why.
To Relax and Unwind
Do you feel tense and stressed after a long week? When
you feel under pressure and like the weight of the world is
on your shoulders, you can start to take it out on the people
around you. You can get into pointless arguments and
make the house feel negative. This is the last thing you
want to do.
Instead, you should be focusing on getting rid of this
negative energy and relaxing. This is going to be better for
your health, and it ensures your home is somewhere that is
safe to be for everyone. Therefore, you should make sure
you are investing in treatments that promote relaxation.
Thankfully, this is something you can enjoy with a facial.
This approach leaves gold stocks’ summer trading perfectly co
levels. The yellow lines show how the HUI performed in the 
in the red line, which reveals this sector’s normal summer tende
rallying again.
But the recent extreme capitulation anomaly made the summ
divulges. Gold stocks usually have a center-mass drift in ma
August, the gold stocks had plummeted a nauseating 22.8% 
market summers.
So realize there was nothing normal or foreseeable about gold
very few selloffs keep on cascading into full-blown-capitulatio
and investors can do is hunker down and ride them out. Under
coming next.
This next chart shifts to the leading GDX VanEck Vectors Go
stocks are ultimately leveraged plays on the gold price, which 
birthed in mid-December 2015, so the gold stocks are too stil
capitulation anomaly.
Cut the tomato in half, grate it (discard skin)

---

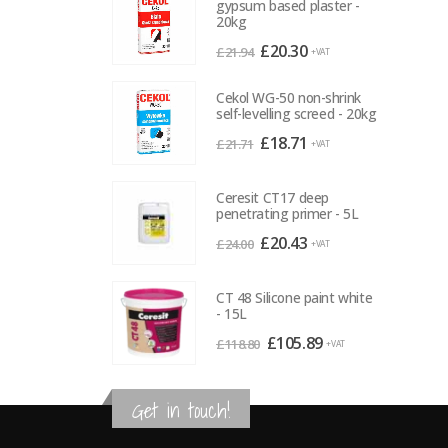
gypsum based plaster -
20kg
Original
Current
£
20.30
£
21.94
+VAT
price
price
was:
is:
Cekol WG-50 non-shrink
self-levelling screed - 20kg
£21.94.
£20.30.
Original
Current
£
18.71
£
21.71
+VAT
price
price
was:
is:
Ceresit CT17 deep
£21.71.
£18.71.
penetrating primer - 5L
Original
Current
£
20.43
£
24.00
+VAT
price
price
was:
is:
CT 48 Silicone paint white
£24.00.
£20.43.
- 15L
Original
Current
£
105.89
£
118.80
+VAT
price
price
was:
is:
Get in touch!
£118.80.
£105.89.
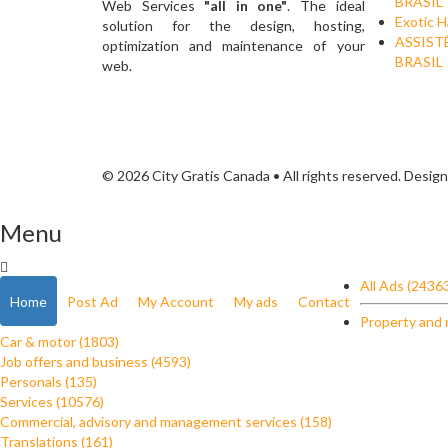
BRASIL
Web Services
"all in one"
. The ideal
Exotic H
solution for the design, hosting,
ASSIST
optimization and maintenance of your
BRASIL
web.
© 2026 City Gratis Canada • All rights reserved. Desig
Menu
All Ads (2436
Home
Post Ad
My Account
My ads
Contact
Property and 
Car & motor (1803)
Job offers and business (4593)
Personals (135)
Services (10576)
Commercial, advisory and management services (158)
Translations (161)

---

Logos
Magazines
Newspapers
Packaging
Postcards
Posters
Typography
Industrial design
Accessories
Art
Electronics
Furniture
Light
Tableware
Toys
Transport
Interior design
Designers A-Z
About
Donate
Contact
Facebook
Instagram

To do: Find each line in the items above that contains the word "make" and copy it out in full. Case counts.

Exercise answer:
make the house feel negative. This is the last thing you
safe to be for everyone. Therefore, you should make sure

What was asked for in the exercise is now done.